Given records Start Marker

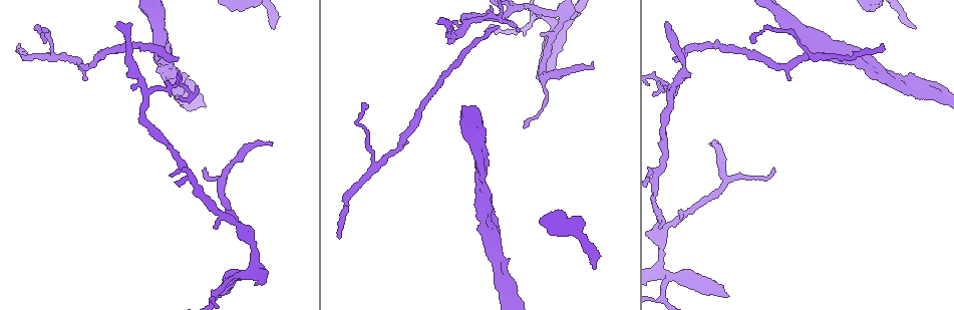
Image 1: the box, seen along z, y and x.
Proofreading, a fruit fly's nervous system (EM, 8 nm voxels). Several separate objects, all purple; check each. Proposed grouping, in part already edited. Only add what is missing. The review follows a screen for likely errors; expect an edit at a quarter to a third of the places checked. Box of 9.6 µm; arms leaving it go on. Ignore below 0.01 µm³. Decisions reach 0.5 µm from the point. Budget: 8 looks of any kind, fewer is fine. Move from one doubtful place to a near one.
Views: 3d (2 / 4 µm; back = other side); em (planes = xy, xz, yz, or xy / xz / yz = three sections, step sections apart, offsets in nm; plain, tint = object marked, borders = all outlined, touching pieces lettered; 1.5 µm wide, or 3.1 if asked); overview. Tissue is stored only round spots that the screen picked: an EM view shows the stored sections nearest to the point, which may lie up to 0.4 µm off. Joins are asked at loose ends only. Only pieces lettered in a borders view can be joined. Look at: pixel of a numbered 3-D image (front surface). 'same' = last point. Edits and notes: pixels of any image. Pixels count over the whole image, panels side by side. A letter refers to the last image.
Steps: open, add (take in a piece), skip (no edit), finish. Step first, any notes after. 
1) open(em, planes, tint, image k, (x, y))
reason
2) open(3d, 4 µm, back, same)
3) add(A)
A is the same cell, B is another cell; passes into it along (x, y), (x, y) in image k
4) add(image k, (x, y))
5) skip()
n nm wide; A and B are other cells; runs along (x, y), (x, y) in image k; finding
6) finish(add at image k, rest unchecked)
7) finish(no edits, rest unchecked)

open(3d, 2 µm, back, image 1, (487, 185))
an open end

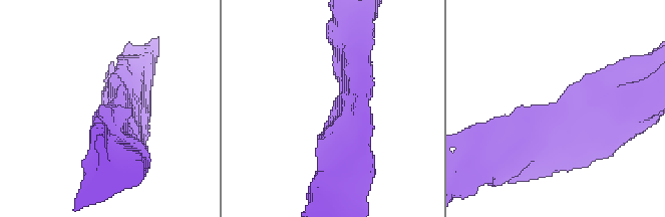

Given records End Marker

● Problem requirements
Write down how many lines of the data above contain the word "along", with nothing else.

● Response to this exercise
3